Не удержавшись, Вера застонала.

– Что с тобой? Плохо себя чувствуешь? – встревожился Влад и слегка притормозил, отчего сливающиеся в сплошную линию дома за окном автомобиля приобрели смутные очертания.

– Да нет, все более-менее в порядке. Сегодняшний вечер – не лучший в моей жизни.

Влад кивнул:

– Это точно. До сих пор мурашки по коже. Наверное, зря мы туда поехали.

Последняя фраза, конечно, была утешительной ложью. Иногда Вере казалось, что она сканирует мозг любимого и все проносящиеся в нем мысли читает легко, как в открытой книге.

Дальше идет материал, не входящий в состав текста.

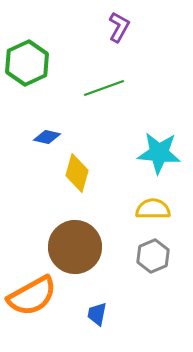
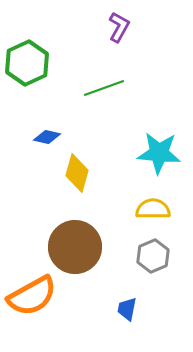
blue trapezoid: moved 30 px right, 5 px up
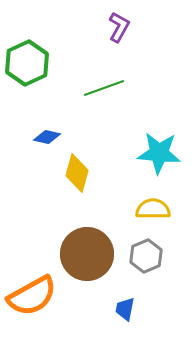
brown circle: moved 12 px right, 7 px down
gray hexagon: moved 7 px left
blue trapezoid: moved 2 px left
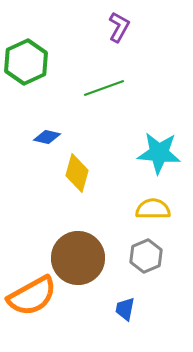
green hexagon: moved 1 px left, 1 px up
brown circle: moved 9 px left, 4 px down
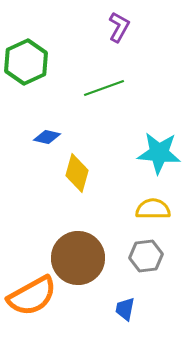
gray hexagon: rotated 16 degrees clockwise
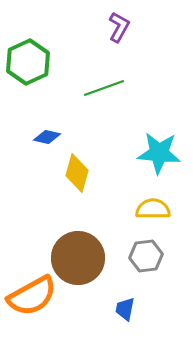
green hexagon: moved 2 px right
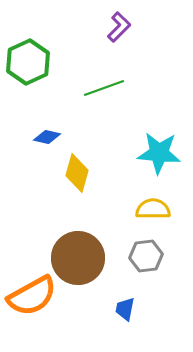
purple L-shape: rotated 16 degrees clockwise
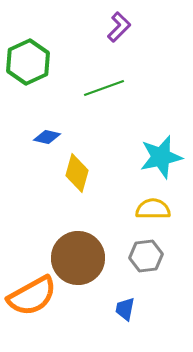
cyan star: moved 2 px right, 4 px down; rotated 18 degrees counterclockwise
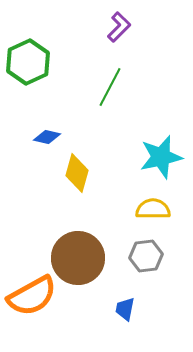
green line: moved 6 px right, 1 px up; rotated 42 degrees counterclockwise
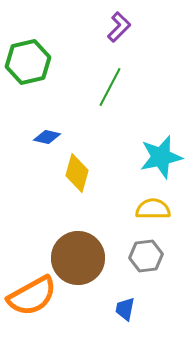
green hexagon: rotated 12 degrees clockwise
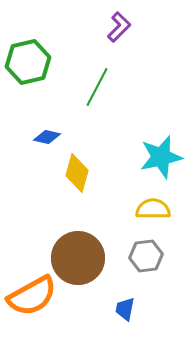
green line: moved 13 px left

Сейчас он солгал. Он очень заинтересован Ликой, может, даже влюблен. Причем чувство это глубже или будет глубже, чем предыдущие увлечения. И это придется как-то пережить, опять мучительно гадая: вернется или сбежит уже окончательно?

…Влад изменился. Изменился или вырос. Это уже не столь важно. Только очень горько оттого, что нет больше того симпатичного, но совершенно не осознающего еще собственной привлекательности мальчика, с которым она познакомилась на курсах парикмахерского дела.

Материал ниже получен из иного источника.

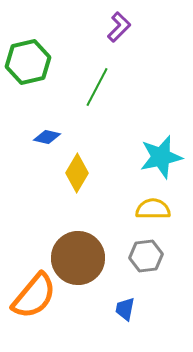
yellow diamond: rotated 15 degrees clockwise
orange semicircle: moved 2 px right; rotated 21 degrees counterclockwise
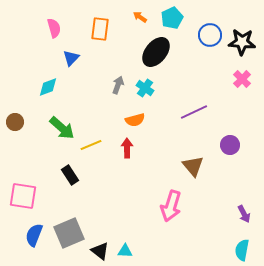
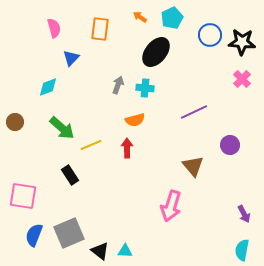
cyan cross: rotated 30 degrees counterclockwise
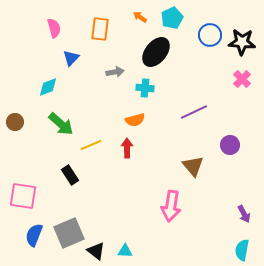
gray arrow: moved 3 px left, 13 px up; rotated 60 degrees clockwise
green arrow: moved 1 px left, 4 px up
pink arrow: rotated 8 degrees counterclockwise
black triangle: moved 4 px left
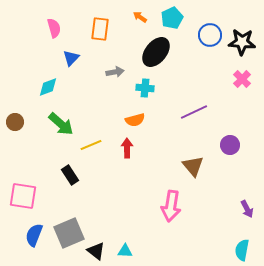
purple arrow: moved 3 px right, 5 px up
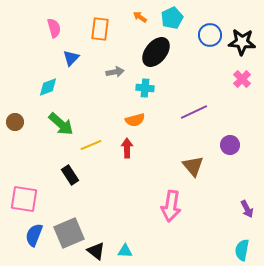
pink square: moved 1 px right, 3 px down
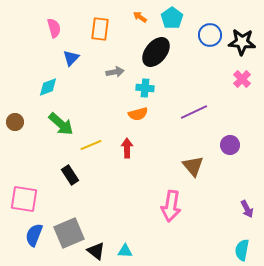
cyan pentagon: rotated 10 degrees counterclockwise
orange semicircle: moved 3 px right, 6 px up
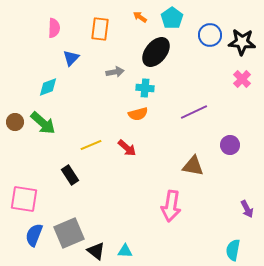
pink semicircle: rotated 18 degrees clockwise
green arrow: moved 18 px left, 1 px up
red arrow: rotated 132 degrees clockwise
brown triangle: rotated 40 degrees counterclockwise
cyan semicircle: moved 9 px left
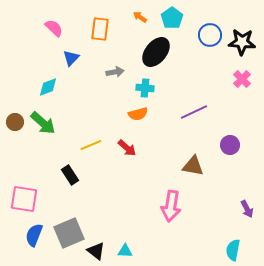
pink semicircle: rotated 48 degrees counterclockwise
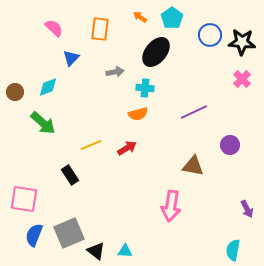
brown circle: moved 30 px up
red arrow: rotated 72 degrees counterclockwise
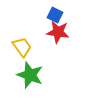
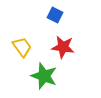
red star: moved 5 px right, 15 px down
green star: moved 14 px right, 1 px down
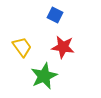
green star: rotated 28 degrees clockwise
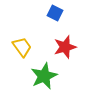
blue square: moved 2 px up
red star: moved 2 px right; rotated 25 degrees counterclockwise
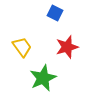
red star: moved 2 px right
green star: moved 1 px left, 2 px down
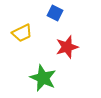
yellow trapezoid: moved 14 px up; rotated 100 degrees clockwise
green star: rotated 24 degrees counterclockwise
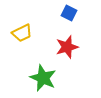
blue square: moved 14 px right
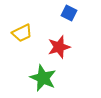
red star: moved 8 px left
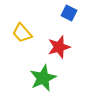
yellow trapezoid: rotated 75 degrees clockwise
green star: rotated 24 degrees clockwise
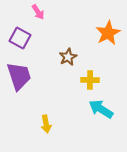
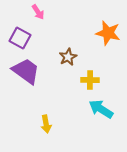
orange star: rotated 30 degrees counterclockwise
purple trapezoid: moved 7 px right, 5 px up; rotated 36 degrees counterclockwise
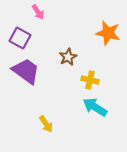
yellow cross: rotated 12 degrees clockwise
cyan arrow: moved 6 px left, 2 px up
yellow arrow: rotated 24 degrees counterclockwise
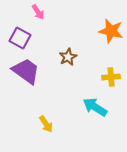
orange star: moved 3 px right, 2 px up
yellow cross: moved 21 px right, 3 px up; rotated 18 degrees counterclockwise
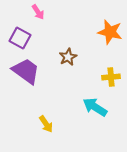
orange star: moved 1 px left, 1 px down
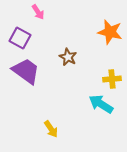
brown star: rotated 18 degrees counterclockwise
yellow cross: moved 1 px right, 2 px down
cyan arrow: moved 6 px right, 3 px up
yellow arrow: moved 5 px right, 5 px down
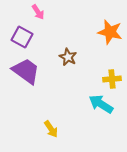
purple square: moved 2 px right, 1 px up
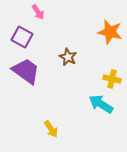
yellow cross: rotated 18 degrees clockwise
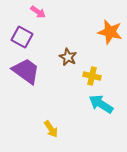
pink arrow: rotated 21 degrees counterclockwise
yellow cross: moved 20 px left, 3 px up
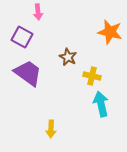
pink arrow: rotated 49 degrees clockwise
purple trapezoid: moved 2 px right, 2 px down
cyan arrow: rotated 45 degrees clockwise
yellow arrow: rotated 36 degrees clockwise
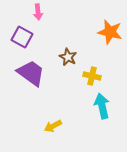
purple trapezoid: moved 3 px right
cyan arrow: moved 1 px right, 2 px down
yellow arrow: moved 2 px right, 3 px up; rotated 60 degrees clockwise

Мальчишек на курсах было мало, раз, два – и обчелся. И на каждом, как на виноградной лозе, гроздьями висят девушки. Приносят свежие номера журналов, рассказывают, где дешевле купить качественные препараты, инструмент. Или вовсе прикидываются дурочками, которые не в состоянии выполнить даже базовую стрижку.

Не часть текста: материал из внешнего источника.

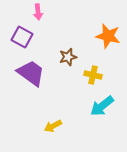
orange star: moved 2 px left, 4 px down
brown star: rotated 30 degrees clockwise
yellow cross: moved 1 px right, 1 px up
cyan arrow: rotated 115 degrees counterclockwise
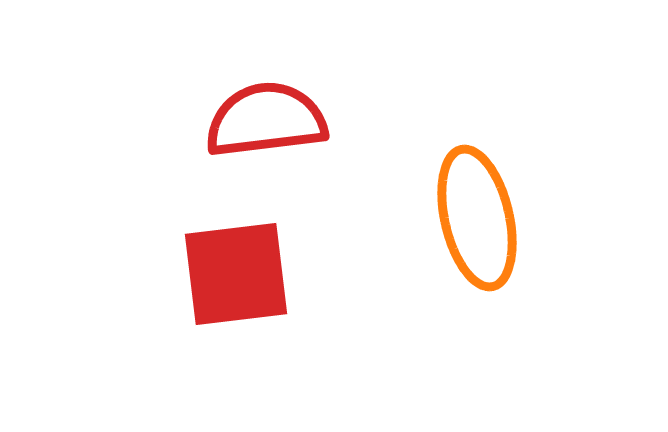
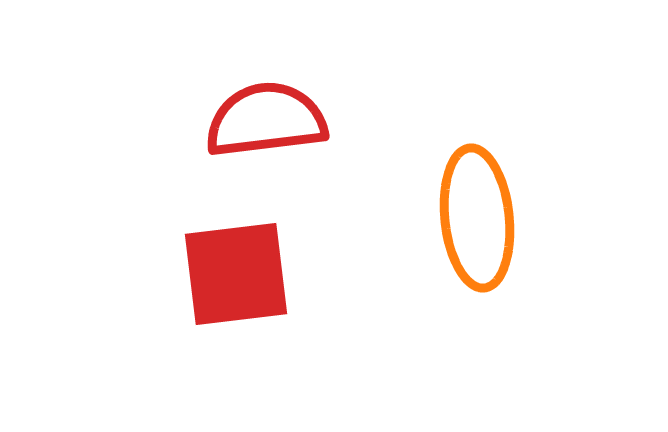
orange ellipse: rotated 7 degrees clockwise
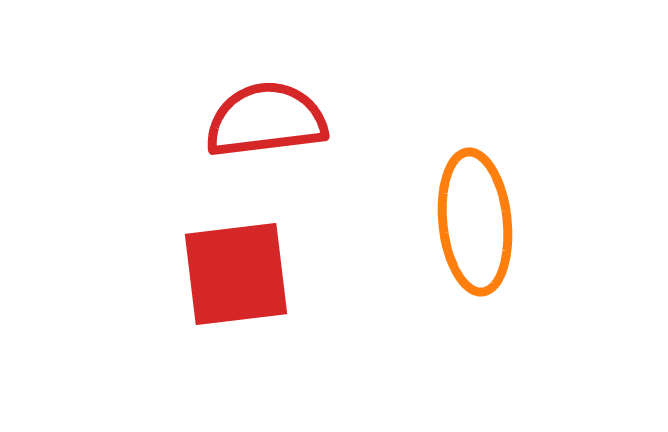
orange ellipse: moved 2 px left, 4 px down
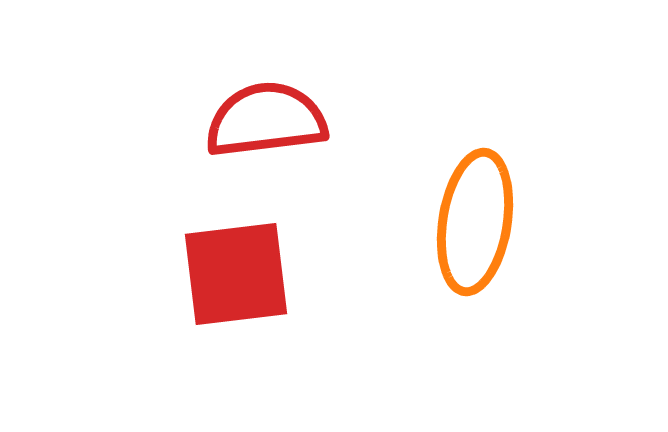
orange ellipse: rotated 15 degrees clockwise
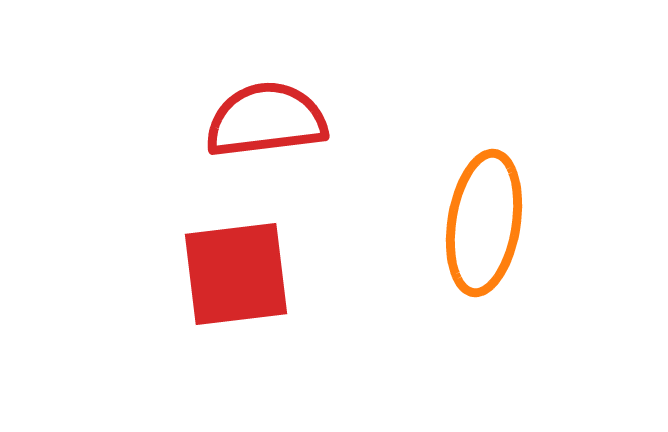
orange ellipse: moved 9 px right, 1 px down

Вера в ритуальных танцах вокруг представителей сильного пола не участвовала. А уж к Владу клеиться не стала бы из принципа. Фамилия-то его, Резников, на слуху. Кто не знает Татьяну Резникову? Всем известно: настоящая королева сцены, звезда. Талантлива, красива, всегда отлично выглядит, очаровательная улыбка. Да и поет, кстати, неплохо – у Веры были кассеты с ее песнями. Конечно, не популярные в те годы «Мираж» и «Ласковый май», по которым все сходили с ума. Резникова поет более «взрослые» песни. Но – тоже ничего, слушать можно. И вот девчонки-всезнайки скоро все разведали. Влад – ее сын, сын той самой Татьяны Резниковой! Непонятно вдруг отчего решивший стать парикмахером. А мальчик-то эффектный, и музыкальную школу закончил. Казалось бы – прямая дорога на сцену. Тем более что и мамочка с своими связями обязательно поможет. А он почему-то ножницами щелкает. И уверяет, что ему это нравится.